The challenge in defending our democracy from authoritarianism, and reversing the "truth decay" that has become a central component of the right's ongoing war on empiricism and accountability, demands civic engagement from all of us, no matter our political persuasion. For some good background on the stakes before us, see Ezra Klein's piece on the new book "How Democracies Die." The key takeaway is that it's not authoritarian demagogues who destroy democracy; it's the political parties and actors who go along with it, calculating (erroneously) that it's worth the cost for enacting their preferred policies. The Republican Party---as countless historians and political scientists and many conservatives have tried desperately to point out---has been making this tragic mistake.
The conservative Michael Gerson, George W. Bush's former chief speechwriter, puts it well: "the greatest source of cynicism is not the existence of corrupt people in politics; it is good people who lose their way." He warns his fellow Republicans that supporting this administration is an act of epic cowardice that's putting at risk everything for which they claim to stand. Brian Beutler, meanwhile, responds to Rauch and Wittes, in another article worth reading in full:
Defeating Republicans at the polls is, of course, a precondition for ending the country’s slide into right-wing authoritarianism. But Republicans have been defeated before without being chastened. To reverse this alarming antidemocratic trend, the modern-Republican Party’s style of politics must be made anathema. That won’t happen without a large-scale civic censure of political actors and institutions, like the GOP, that reject empiricism and equality, attack mediating arbiters of authority, and embrace propaganda and bad-faith argument as ordinary brickbats of political war.
...The Republican Party isn’t going to 'right itself or implode' unless that kind of unprincipled behavior is rendered toxic. It should be considered disreputable outside of movement conservatism to work for Fox News or for the same RNC that propped up Trump, and then backed Roy Moore in Alabama. If you conduct yourself the way Devin Nunes has conducted himself as Trump’s agent atop the House Intelligence Committee, you shouldn’t just have to worry about losing your seat, but about your name being dirt.
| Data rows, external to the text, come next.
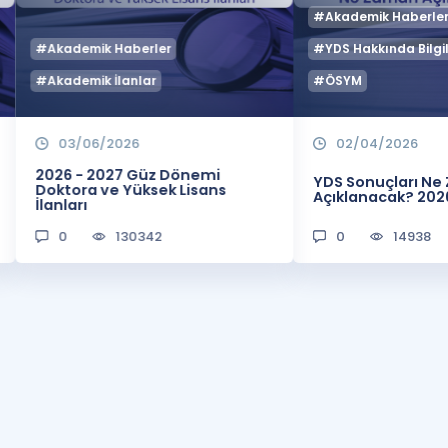
#Akademik Haberle
#Akademik Haberler
#YDS Hakkında Bilgil
#Akademik İlanlar
#ÖSYM
03/06/2026
02/04/2026
2026 - 2027 Güz Dönemi
YDS Sonuçları N
Doktora ve Yüksek Lisans
Açıklanacak? 202
İlanları
0
130342
0
14938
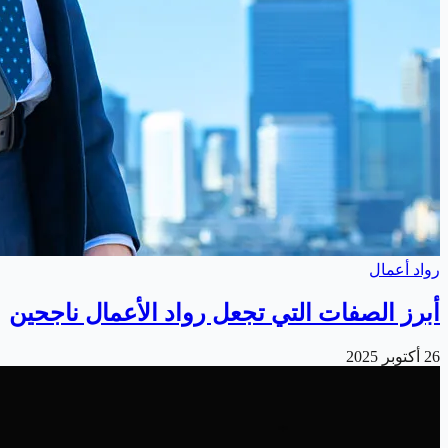
رواد أعمال
أبرز الصفات التي تجعل رواد الأعمال ناجحين
26 أكتوبر 2025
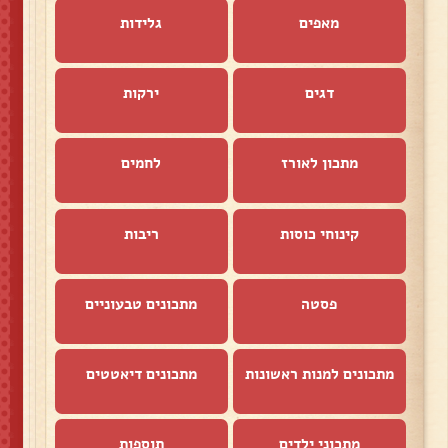
מאפים
גלידות
דגים
ירקות
מתכון לאורז
לחמים
קינוחי כוסות
ריבות
פסטה
מתכונים טבעוניים
מתכונים למנות ראשונות
מתכונים דיאטטים
מתכוני ילדים
תוספות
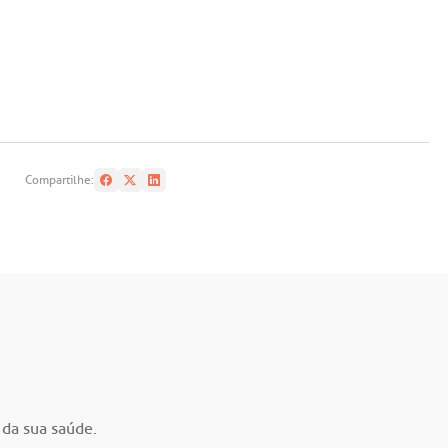
Compartilhe:
 da sua saúde.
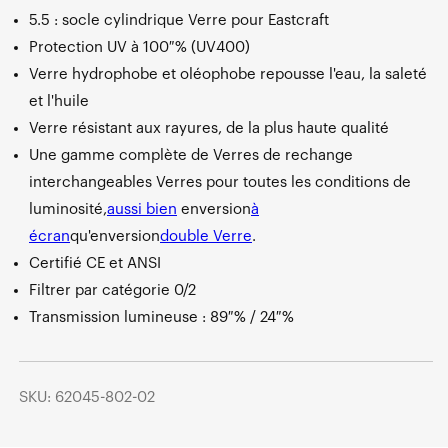
5.5 : socle cylindrique Verre pour Eastcraft
Protection UV à 100 % (UV400)
Verre hydrophobe et oléophobe repousse l'eau, la saleté
et l'huile
Verre résistant aux rayures, de la plus haute qualité
Une gamme complète de Verres de rechange
interchangeables Verres pour toutes les conditions de
luminosité,
aussi bien
en
version
à
écran
qu'
en
version
double Verre
.
Certifié CE et ANSI
Filtrer par catégorie 0/2
Transmission lumineuse : 89 % / 24 %
SKU: 62045-802-02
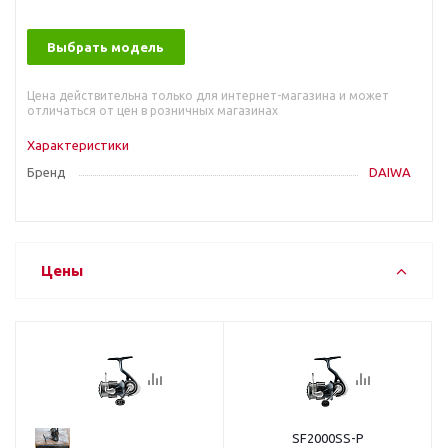
Выбрать модель
Цена действительна только для интернет-магазина и может
отличаться от цен в розничных магазинах
Характеристики
Бренд
DAIWA
Цены
SF2000SS-P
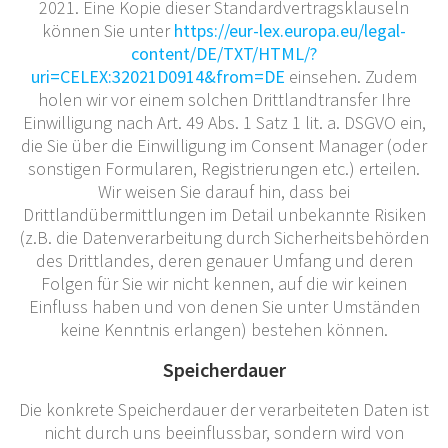
2021. Eine Kopie dieser Standardvertragsklauseln
können Sie unter
https://eur-lex.europa.eu/legal-
content/DE/TXT/HTML/?
uri=CELEX:32021D0914&from=DE
einsehen. Zudem
holen wir vor einem solchen Drittlandtransfer Ihre
Einwilligung nach Art. 49 Abs. 1 Satz 1 lit. a. DSGVO ein,
die Sie über die Einwilligung im Consent Manager (oder
sonstigen Formularen, Registrierungen etc.) erteilen.
Wir weisen Sie darauf hin, dass bei
Drittlandübermittlungen im Detail unbekannte Risiken
(z.B. die Datenverarbeitung durch Sicherheitsbehörden
des Drittlandes, deren genauer Umfang und deren
Folgen für Sie wir nicht kennen, auf die wir keinen
Einfluss haben und von denen Sie unter Umständen
keine Kenntnis erlangen) bestehen können.
Speicherdauer
Die konkrete Speicherdauer der verarbeiteten Daten ist
nicht durch uns beeinflussbar, sondern wird von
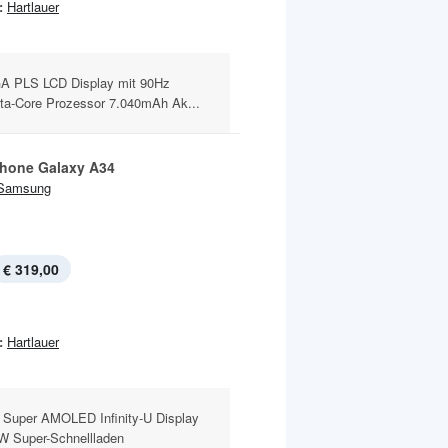
:
Hartlauer
 PLS LCD Display mit 90Hz
a-Core Prozessor 7.040mAh Ak...
hone Galaxy A34
Samsung
€ 319,00
:
Hartlauer
 Super AMOLED Infinity-U Display
W Super-Schnellladen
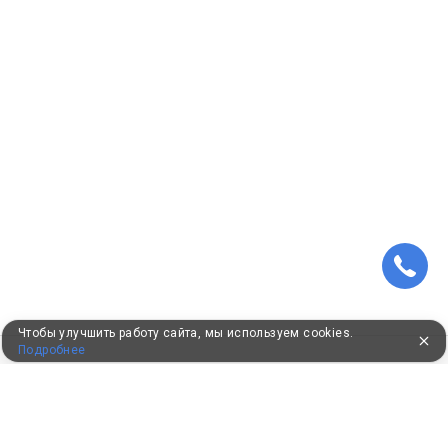
Чтобы улучшить работу сайта, мы используем cookies.
Подробнее
ПУТЕВКИ В САНАТОРИИ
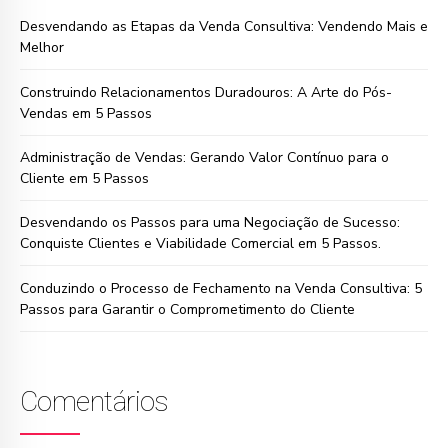
Desvendando as Etapas da Venda Consultiva: Vendendo Mais e
Melhor
Construindo Relacionamentos Duradouros: A Arte do Pós-
Vendas em 5 Passos
Administração de Vendas: Gerando Valor Contínuo para o
Cliente em 5 Passos
Desvendando os Passos para uma Negociação de Sucesso:
Conquiste Clientes e Viabilidade Comercial em 5 Passos.
Conduzindo o Processo de Fechamento na Venda Consultiva: 5
Passos para Garantir o Comprometimento do Cliente
Comentários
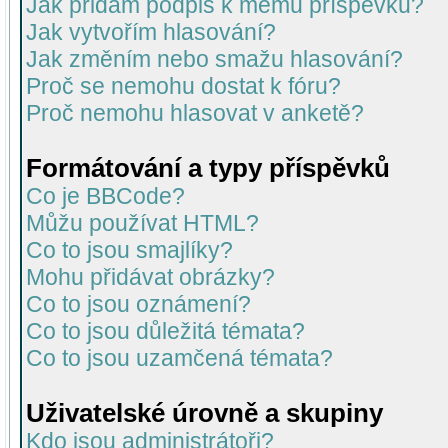
Jak přidám podpis k mému příspěvku?
Jak vytvořím hlasování?
Jak změním nebo smažu hlasování?
Proč se nemohu dostat k fóru?
Proč nemohu hlasovat v anketě?
Formátování a typy příspěvků
Co je BBCode?
Můžu používat HTML?
Co to jsou smajlíky?
Mohu přidávat obrázky?
Co to jsou oznámení?
Co to jsou důležitá témata?
Co to jsou uzamčená témata?
Uživatelské úrovně a skupiny
Kdo jsou administrátoři?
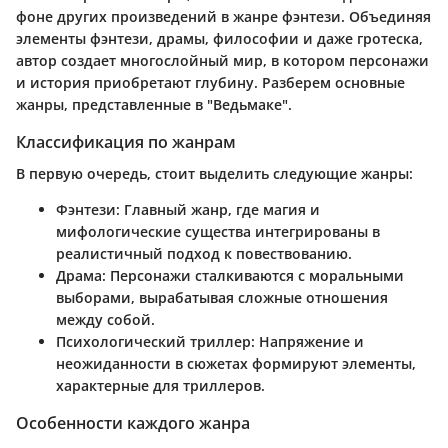
фоне других произведений в жанре фэнтези. Объединяя
элементы фэнтези, драмы, философии и даже гротеска,
автор создает многослойный мир, в котором персонажи
и история приобретают глубину. Разберем основные
жанры, представленные в "Ведьмаке".
Классификация по жанрам
В первую очередь, стоит выделить следующие жанры:
Фэнтези
: Главный жанр, где магия и
мифологические существа интегрированы в
реалистичный подход к повествованию.
Драма
: Персонажи сталкиваются с моральными
выборами, вырабатывая сложные отношения
между собой.
Психологический триллер
: Напряжение и
неожиданности в сюжетах формируют элементы,
характерные для триллеров.
Особенности каждого жанра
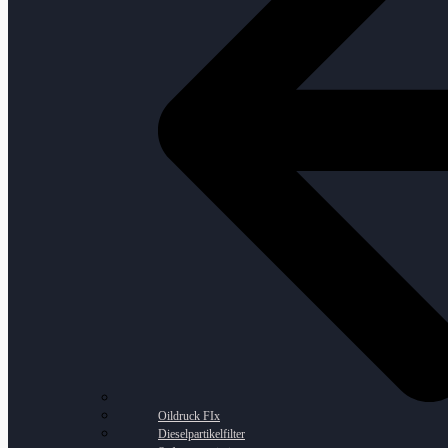
Oildruck FIx
Dieselpartikelfilter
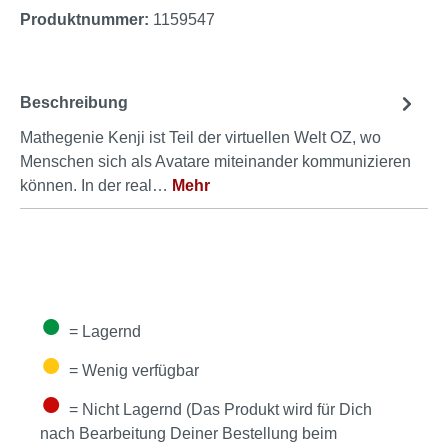
Produktnummer:
1159547
Beschreibung
Mathegenie Kenji ist Teil der virtuellen Welt OZ, wo
Menschen sich als Avatare miteinander kommunizieren
können. In der real…
Mehr
●
= Lagernd
●
= Wenig verfügbar
●
= Nicht Lagernd (Das Produkt wird für Dich
nach Bearbeitung Deiner Bestellung beim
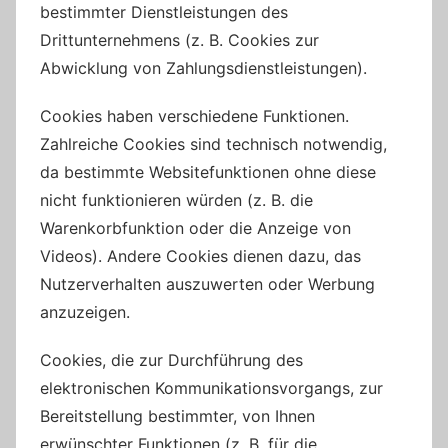
bestimmter Dienstleistungen des
Drittunternehmens (z. B. Cookies zur
Abwicklung von Zahlungsdienstleistungen).
Cookies haben verschiedene Funktionen.
Zahlreiche Cookies sind technisch notwendig,
da bestimmte Websitefunktionen ohne diese
nicht funktionieren würden (z. B. die
Warenkorbfunktion oder die Anzeige von
Videos). Andere Cookies dienen dazu, das
Nutzerverhalten auszuwerten oder Werbung
anzuzeigen.
Cookies, die zur Durchführung des
elektronischen Kommunikationsvorgangs, zur
Bereitstellung bestimmter, von Ihnen
erwünschter Funktionen (z. B. für die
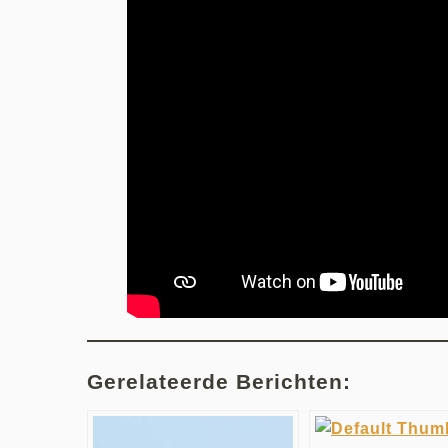
Gerelateerde Berichten:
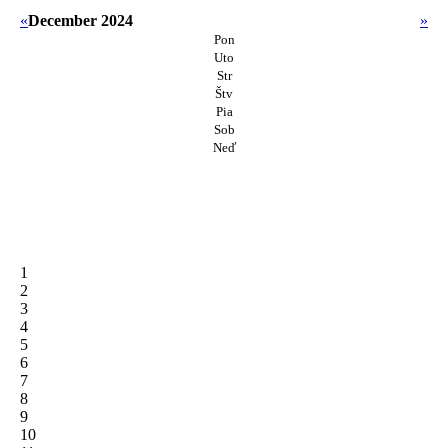
«
December 2024
»
Pon
Uto
Str
Štv
Pia
Sob
Neď
1
2
3
4
5
6
7
8
9
10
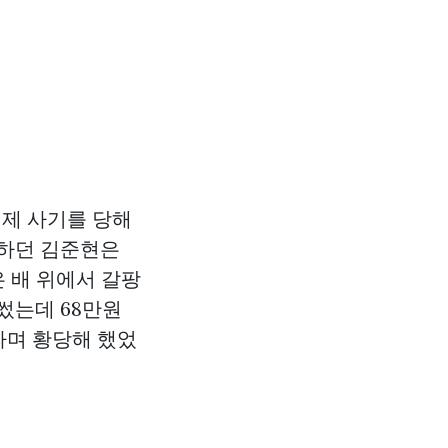
결제 사기를 당해
 하던 김준현은
 배 위에서 갈팡
 썼는데 68만원
이라며 황당해 했었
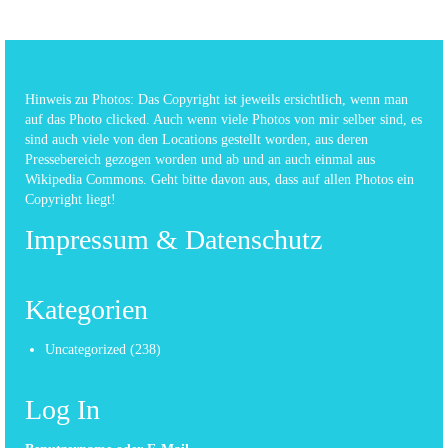
Hinweis zu Photos: Das Copyright ist jeweils ersichtlich, wenn man
auf das Photo clicked. Auch wenn viele Photos von mir selber sind, es
sind auch viele von den Locations gestellt worden, aus deren
Pressebereich gezogen worden und ab und an auch einmal aus
Wikipedia Commons. Geht bitte davon aus, dass auf allen Photos ein
Copyright liegt!
Impressum & Datenschutz
Kategorien
Uncategorized
(238)
Log In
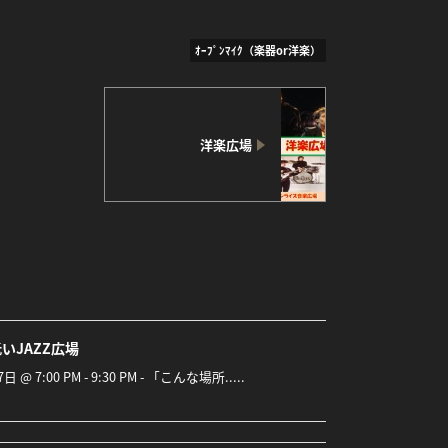
ｵｰﾌﾟﾝﾏｲｸ（楽器or洋楽）
洋楽広場
いJAZZ広場
7日 @ 7:00 PM - 9:30 PM - 「こんな場所.....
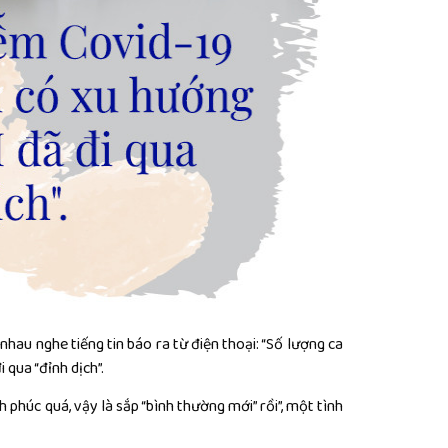
n nhau nghe tiếng tin báo ra từ điện thoại: “Số lượng ca
qua “đỉnh dịch”.
 phúc quá, vậy là sắp “bình thường mới” rồi”, một tình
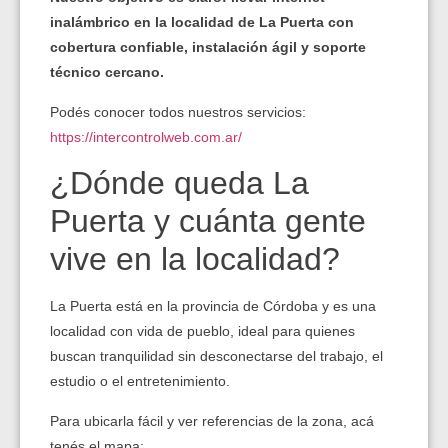
inalámbrico en la localidad de La Puerta con
cobertura confiable, instalación ágil y soporte
técnico cercano.
Podés conocer todos nuestros servicios:
https://intercontrolweb.com.ar/
¿Dónde queda La
Puerta y cuánta gente
vive en la localidad?
La Puerta está en la provincia de Córdoba y es una
localidad con vida de pueblo, ideal para quienes
buscan tranquilidad sin desconectarse del trabajo, el
estudio o el entretenimiento.
Para ubicarla fácil y ver referencias de la zona, acá
tenés el mapa:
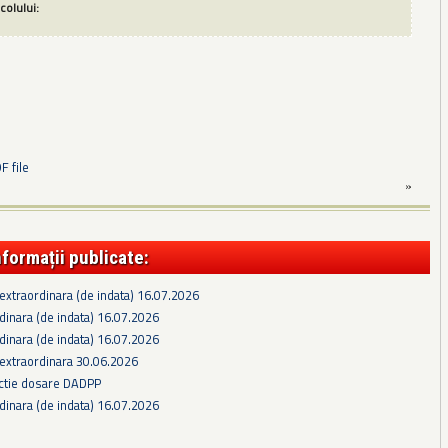
icolului:
 file
»
nformații publicate:
extraordinara (de indata) 16.07.2026
dinara (de indata) 16.07.2026
dinara (de indata) 16.07.2026
 extraordinara 30.06.2026
ectie dosare DADPP
dinara (de indata) 16.07.2026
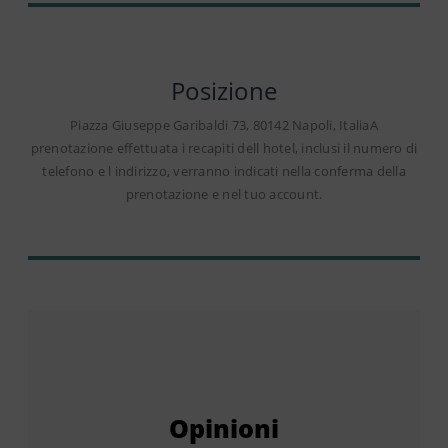
Posizione
Piazza Giuseppe Garibaldi 73, 80142 Napoli, ItaliaA
prenotazione effettuata i recapiti dell hotel, inclusi il numero di
telefono e l indirizzo, verranno indicati nella conferma della
prenotazione e nel tuo account.
Opinioni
...After Trump, Democrats could adopt a more aggressive approach than they have in the past, on the fool-me-twice principle. They could abolish the filibuster, expedite legislation to widen the franchise and reform campaign finance laws, right Mitch McConnell’s theft of a Supreme Court seat, and conduct oversight of the institutions of government Trump corrupted. They could set up a commission to examine the role of propaganda in American media, and report out how and why, under Trump, the Republican Party entered a de facto partnership with hostile foreign intelligence to influence American politics.
...But to truly marginalize the GOP’s political style would require a level of cooperation from many conservatives that doesn’t exist, and a level of buy-in from generally non-partisan institutions—the media, the bureaucracy, corporate America, and civil society—which have proven ill-equipped to defend themselves from Republican efforts to coopt or discredit them.
Steve Schmidt, John McCain's 2008 campaign manager, put it this way:
Fire is part of the natural life cycle of the forest. It destroys the forest but also purifies and renews it so that the cycle of life can begin again. So it must be for the Trump-Republican party. Only through repudiation and defeat can it be renewed.
The corrupted, rotten and complicit Republican majority that is abetting this President's damage to our institutions, national security and domestic tranquility must face electoral annihilation. A massive coalition of Democrats, independents and appalled Republicans must come together to deliver a message to the world that the American people will defend our Republic and the inheritance bequeathed to us by previous generations.
The challenge before us should, and must, unite conservatives and liberals.